Ballet in two acts - 1995
Choreography Ray Barra, Marius Petipa, Lev Ivanov · Composer Peter I. TschaikowskyTo List of Performances
Cast for all dates
- Soloists and corps de ballet of the Bavarian State Ballet
- Bayerisches Staatsorchester
Swan Lake is both a ballet classic and ballet mystery par excellence in equal measure. Although there is no “original version” and vis-à-vis the delivery we cannot speak of any fixed choreographic text or a clear dramaturgical structure, the St. Petersburg production by Marius Petipa and Lev Ivanov (1895) is the one that most choreographers orient themselves on, and which continues to influence new productions to this very day. The performances of a group of dancers in tutus, swan feathers and pointe shoes are inseparably interwoven with practically every version of Swan Lake.
Ray Barra kept Lev Ivanov’s magnificent choreographic delivery in his version for the Bayerisches Staatsballett, which he created in 1994/95. His composition of the second act became a milestone of ballet history and the precursor of all that we call abstract or concertante ballet in the 20th century. Decisive for Barra was the psychological starting situation, which he presented in the tradition of John Cranko and Rudolf Nureyev. Prince Siegfried is an unstable young man, who has no intention of complying with the political and social demands his position makes of him. He escapes to dream worlds where the swans, the beloved Odette, her evil double Odile and the sorcerer Rothbart become real figures for him, who ultimately cause his death.
At a royal court, Prussian in style, second half of the 19th century. Prince Siegfried is soon to succeed to the throne, and must therefore marry. His mother, the Queen, who has always determined the course of his life and what is best for her son and the royal family, has chosen a beautiful bride for Siegfried from among the bountiful selection of relatives. Siegfried, an emotional dreamer of a young man, who would prefer to dedicate his time to literature than to politics, has been battling a crisis for some time, struggles with his conflicting feelings, torn to and fro between performing duty and preference. He cannot and will not endure any longer the growing pressure the demands of his mother and his position make on him. Increasingly he withdraws from reality and immerses himself in fantasies peopled with literary and fairy tale figures.
The prince has dreamed himself into the world of the legend of the “Swan Lake”. Horrified, he must look on as Von Rothbart the sorcerer casts a spell on a young girl, Odette, turning her into a swan.
The day of the engagement, to be opulently celebrated at court, has arrived. A garden party is held in the morning in the castle’s park. Siegfried’s friends have arrived, a cheerful, carefree atmosphere reigns – they dance, laugh, converse. Siegfried alone sits immersed in thought. His friends – and Benno in particular – try to cheer him up and distract him. Into the middle of the young people’s garden party enters the Queen with her entourage and high-ranking guests from all Europe, here to attend the evening ball.
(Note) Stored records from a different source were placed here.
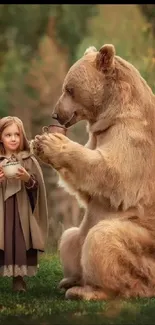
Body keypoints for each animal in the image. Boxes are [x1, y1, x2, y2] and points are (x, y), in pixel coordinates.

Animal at [33, 44, 155, 300]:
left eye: (69, 89)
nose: (56, 115)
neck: (112, 113)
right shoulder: (99, 135)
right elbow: (88, 192)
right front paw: (38, 142)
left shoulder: (133, 136)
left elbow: (113, 173)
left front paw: (52, 142)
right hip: (79, 236)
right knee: (70, 238)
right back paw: (69, 280)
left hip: (145, 246)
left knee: (103, 239)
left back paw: (89, 290)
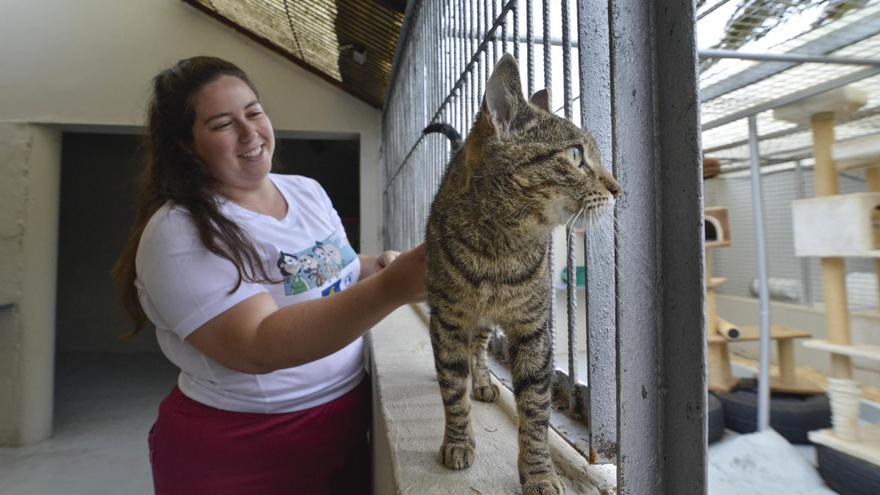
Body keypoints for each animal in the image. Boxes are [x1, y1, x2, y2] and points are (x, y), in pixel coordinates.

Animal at [424, 54, 620, 495]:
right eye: (576, 155)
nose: (618, 188)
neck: (500, 251)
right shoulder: (446, 318)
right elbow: (452, 386)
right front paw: (458, 441)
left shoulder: (533, 328)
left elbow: (535, 407)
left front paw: (539, 472)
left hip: (486, 323)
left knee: (479, 348)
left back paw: (483, 380)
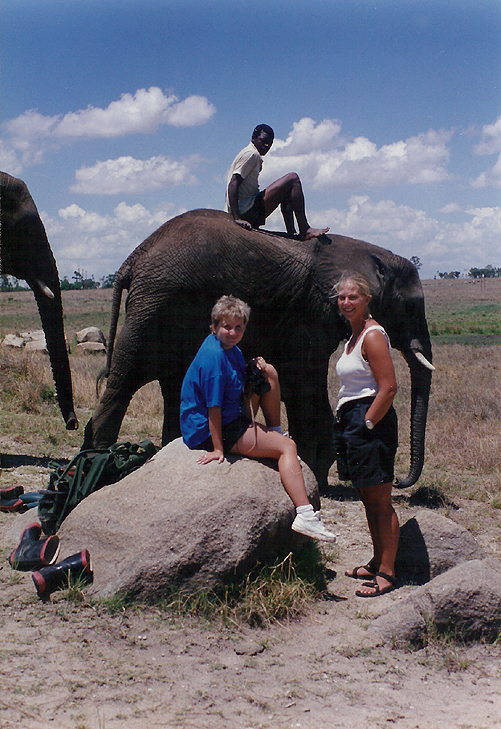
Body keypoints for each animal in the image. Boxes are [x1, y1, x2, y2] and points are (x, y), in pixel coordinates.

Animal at [84, 208, 432, 486]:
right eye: (411, 306)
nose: (399, 481)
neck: (365, 252)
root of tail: (134, 258)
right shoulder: (310, 313)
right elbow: (304, 386)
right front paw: (316, 477)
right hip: (156, 304)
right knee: (126, 378)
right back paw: (100, 464)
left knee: (171, 383)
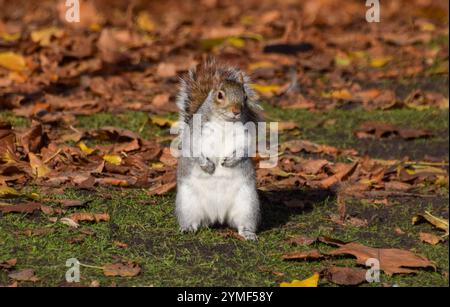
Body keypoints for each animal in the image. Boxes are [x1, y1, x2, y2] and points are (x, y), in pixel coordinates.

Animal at [175, 59, 260, 241]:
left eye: (245, 97)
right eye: (220, 95)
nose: (236, 111)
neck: (224, 121)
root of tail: (217, 216)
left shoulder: (245, 134)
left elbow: (245, 148)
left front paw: (231, 160)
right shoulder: (194, 132)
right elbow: (191, 148)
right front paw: (206, 165)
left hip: (247, 203)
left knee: (244, 223)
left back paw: (248, 233)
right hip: (188, 202)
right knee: (192, 220)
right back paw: (188, 228)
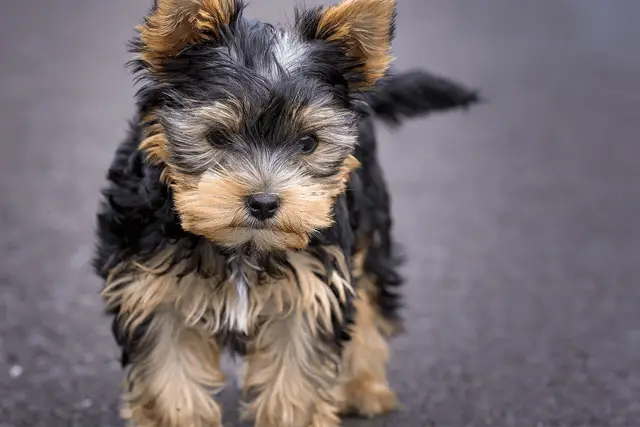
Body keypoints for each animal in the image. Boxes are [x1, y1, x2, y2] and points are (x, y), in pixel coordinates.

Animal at [92, 1, 478, 426]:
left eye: (309, 143)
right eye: (217, 137)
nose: (263, 202)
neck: (241, 246)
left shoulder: (312, 291)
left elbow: (296, 380)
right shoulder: (154, 291)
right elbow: (169, 380)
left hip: (371, 223)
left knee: (370, 299)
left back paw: (364, 387)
Charlotte, Siegfried’s intended, is lead in by the Queen. When Siegfried signals to his mother that he is not happy with her choice, the Queen once again reinforces her unrelenting will to seal this engagement. With the very first dance Siegfried lets Charlotte know she cannot win his heart. The Prince, deeply affectedly by his mother’s appearance, sinks into depression, his thoughts confused.
Von Rothbart the sorcerer leads him to the shore of a lake, where Odette, the Swan Queen, appears to him with her entourage. Odette connotes to him that only love can free her of her imprisonment as a swan. Siegfried falls in love with her and vows his eternal fidelity to her.
The members of the court, led by Queen Mother, and relatives from all Europe are at the ball to celebrate Prince Siegfried’s engagement. The guests present dances from their homelands. Finally, when all but Siegfried at table, a beautiful woman clad in black appears to him, Odile, who enters the hall with her companions and an imperious man at her side. In Siegfried’s delirium she becomes a black swam with Odette’s features and characteristics.
He follows Odile in a seductive dance, swears loyalty to her and in that very moment recognises he has betrayed and lost Odette forever.
At the lake the crying Odette awaits her unfaithful beloved with her companions. Once again Siegfried desperately declares his love and begs Odette for forgiveness. She forgives him, but all is already lost. With his magical storms Von Rothbart draws Odette away from Siegfried’s grasp. Siegfried follows the illusion, and drowns in the lake.
Queen Mother finds her dead son. She knows not what drove him into the water, or the story he found death in.